It was my first day of unemployment. I woke up at six, a smudge of anxiety lurking in the gray shades between asleep and awake. I kept my promise to myself that I’d get up early to spend the morning in prayer—after all I had no blueprints laid out for my immediate future. God had neglected to give me a set.
All I knew was that I felt prompted to step out in faith; that I needed to make some changes, and that meant leaving a position at Trinity Western University that some people would give their eye-teeth for. Oh, there were other reasons, health, long commute, but I won’t bore you with them, because the underlying reason was something deeper.
I long for that dream career—or ministry as I prefer to call it—that I’ve felt led to pursue for the past seven years. But it was scary to make that decision. Real scary. It is a risk isn’t it, to step out in your life having no concrete plans for the immediate future. But God promises that He has plans for us--doesn’t He?
My co-workers and supervisors sent me off in royal style. For the past week I’ve been lunched, hugged, kissed, encouraged, prayed for, blessed, given a psalm to read, had a sparkler on ice-cream, wore a moose head (another story) and yesterday—my last day at work—a big, big cake, and a beautiful bouquet of flowers left on my desk. I reveled in it all.
It was so obviously the Lord working through the wonderul people I’m leaving behind. To add to all of that a brand new grad student—reminding me a lot of one of my sons—came into the office. He was just entering post graduate work in Biblical Studies.
He sat at my desk in biker’s leathers, long blond hair in a pony tail, and as I registered him in his classes he delighted me by asking if he could arrange my floral bouquet in a vase. We chatted and I was charmed by his interests in music, his commitment to come back to the study of theology, the simple quixotic kindness he showed to an older lady just leaving Trinity as he was re-entering.
I sat back in my chair and across my desk watched him trim the ends of the stems and artistically arrange my going-away flowers. He even wrapped up the garbage at the end and disposed of it.

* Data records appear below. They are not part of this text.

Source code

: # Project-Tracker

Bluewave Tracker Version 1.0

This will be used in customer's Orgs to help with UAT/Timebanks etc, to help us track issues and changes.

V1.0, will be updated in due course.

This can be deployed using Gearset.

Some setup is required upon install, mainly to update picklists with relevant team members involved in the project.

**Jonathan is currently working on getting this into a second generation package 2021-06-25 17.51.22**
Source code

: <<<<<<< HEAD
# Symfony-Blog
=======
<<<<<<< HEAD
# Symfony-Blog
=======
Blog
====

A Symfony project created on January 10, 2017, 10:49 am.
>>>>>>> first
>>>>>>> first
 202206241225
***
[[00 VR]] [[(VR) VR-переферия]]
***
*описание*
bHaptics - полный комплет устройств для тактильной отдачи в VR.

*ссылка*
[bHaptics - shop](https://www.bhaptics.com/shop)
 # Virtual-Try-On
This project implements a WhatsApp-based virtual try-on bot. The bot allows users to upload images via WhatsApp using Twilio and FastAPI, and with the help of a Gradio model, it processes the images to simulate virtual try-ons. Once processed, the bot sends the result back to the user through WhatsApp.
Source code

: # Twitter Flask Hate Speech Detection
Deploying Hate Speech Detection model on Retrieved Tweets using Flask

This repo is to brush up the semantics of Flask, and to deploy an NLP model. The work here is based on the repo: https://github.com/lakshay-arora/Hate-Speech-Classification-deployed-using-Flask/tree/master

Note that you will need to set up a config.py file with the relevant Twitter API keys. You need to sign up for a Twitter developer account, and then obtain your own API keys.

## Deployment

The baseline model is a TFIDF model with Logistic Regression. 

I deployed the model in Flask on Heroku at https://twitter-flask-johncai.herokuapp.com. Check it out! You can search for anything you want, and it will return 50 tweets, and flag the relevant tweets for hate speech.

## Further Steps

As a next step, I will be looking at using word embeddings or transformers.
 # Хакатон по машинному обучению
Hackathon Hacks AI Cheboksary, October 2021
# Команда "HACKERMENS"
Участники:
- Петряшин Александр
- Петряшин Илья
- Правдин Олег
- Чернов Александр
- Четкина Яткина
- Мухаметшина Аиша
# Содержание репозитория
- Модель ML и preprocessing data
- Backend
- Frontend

We shook hands—giving each other our blessings on our separate new beginnings. For me it was just one more thing to add to an already auspicious day and the love of God flowing through another human being.

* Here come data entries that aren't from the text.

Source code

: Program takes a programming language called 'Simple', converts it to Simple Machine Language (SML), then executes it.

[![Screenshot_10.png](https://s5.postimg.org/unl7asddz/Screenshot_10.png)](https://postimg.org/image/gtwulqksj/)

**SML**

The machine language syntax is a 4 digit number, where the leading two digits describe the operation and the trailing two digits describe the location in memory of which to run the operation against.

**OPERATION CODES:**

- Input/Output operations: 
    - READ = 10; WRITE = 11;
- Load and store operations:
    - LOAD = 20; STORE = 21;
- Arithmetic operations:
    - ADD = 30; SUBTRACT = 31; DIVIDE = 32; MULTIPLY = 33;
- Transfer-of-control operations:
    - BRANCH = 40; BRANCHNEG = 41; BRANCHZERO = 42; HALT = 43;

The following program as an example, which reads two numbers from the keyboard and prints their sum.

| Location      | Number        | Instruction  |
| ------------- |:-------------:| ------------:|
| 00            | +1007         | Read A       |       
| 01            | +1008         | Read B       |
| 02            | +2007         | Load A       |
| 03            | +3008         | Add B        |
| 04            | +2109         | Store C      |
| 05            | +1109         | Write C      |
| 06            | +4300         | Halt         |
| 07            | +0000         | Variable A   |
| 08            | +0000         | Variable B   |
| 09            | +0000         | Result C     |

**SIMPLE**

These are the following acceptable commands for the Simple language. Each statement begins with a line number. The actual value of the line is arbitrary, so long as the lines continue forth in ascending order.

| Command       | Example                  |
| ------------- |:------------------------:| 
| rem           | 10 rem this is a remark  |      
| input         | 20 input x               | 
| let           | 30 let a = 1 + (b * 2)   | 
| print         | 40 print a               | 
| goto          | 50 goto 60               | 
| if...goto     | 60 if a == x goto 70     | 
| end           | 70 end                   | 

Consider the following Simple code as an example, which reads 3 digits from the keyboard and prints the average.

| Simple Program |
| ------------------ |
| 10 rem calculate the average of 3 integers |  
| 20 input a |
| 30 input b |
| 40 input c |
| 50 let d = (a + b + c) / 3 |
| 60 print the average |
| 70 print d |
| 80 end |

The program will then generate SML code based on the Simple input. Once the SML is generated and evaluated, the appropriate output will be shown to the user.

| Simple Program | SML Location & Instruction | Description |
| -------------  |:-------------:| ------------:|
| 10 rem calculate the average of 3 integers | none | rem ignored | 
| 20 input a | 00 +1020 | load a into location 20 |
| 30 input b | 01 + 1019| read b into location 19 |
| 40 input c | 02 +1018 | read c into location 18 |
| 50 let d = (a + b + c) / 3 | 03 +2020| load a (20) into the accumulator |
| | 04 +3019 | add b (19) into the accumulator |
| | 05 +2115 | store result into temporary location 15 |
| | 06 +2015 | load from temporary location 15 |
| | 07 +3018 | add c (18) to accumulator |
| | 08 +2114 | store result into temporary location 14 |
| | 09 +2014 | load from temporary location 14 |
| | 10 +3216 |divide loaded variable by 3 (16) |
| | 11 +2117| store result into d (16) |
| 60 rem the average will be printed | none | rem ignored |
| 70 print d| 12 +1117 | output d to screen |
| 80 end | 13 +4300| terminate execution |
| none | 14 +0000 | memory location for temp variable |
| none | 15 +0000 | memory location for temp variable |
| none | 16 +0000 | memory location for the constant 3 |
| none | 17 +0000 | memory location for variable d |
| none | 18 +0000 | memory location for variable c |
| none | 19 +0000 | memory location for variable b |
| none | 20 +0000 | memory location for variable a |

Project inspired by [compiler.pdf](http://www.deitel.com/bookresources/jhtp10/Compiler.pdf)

This morning I woke up in not-so-cheery-a-mood. When I read my Bible and prayed for a while I didn’t feel any of the encouragement that I’d felt for weeks. Instead I thought what a fool I was. Who was I to think God would lead me into something special?
Then I remembered the psalm a friend gave me yesterday and I turned to it, Psalm 65. To my surprise it was a psalm I’d read almost a year earlier and had written copious notes in the margins of my Bible. It was just after my mother collapsed and I’d given up all my own personal hopes and dreams to care for her in what I thought would be forever.
But here I am a year later, my mother more than fine, and once again I felt compelled to hope for my own dreams—dreams I thought were seeded by the Lord years ago. The encouragement rushed back and I prayed again, really searching for the face of my God.
It was then that He came, not after a perfunctory time of prayer, but one of really seeking. He reminded me of the young grad student yesterday who sat at my desk and arranged my flowers. My God spoke clearly to my heart, It wasn’t just that young student, it was me, He said. I was the one who arranged those bright yellow gerber daisies for you in that vase. The image behind my closed eyelids of the young student in biker’s leathers disappeared and superimposed upon it was the One who died on the cross for me. I saw His long flowing robes, his dark hair and beard, as He sat at my desk and said to me, It’s not just daisies I’m arranging for you, and He smiled.
I broke down, weeping at the sweet intimacy of our awesome God caring for one of His own. Is He going to give me that long sought-after dream career? I don’t know for sure. What I do know is that I have nothing to fear. I’m going to continue to seek that relationship that is better than bread or even breath, and whatever He brings into my life will be personally and perfectly arranged by His hands. It will be bright, and golden, and wonderful.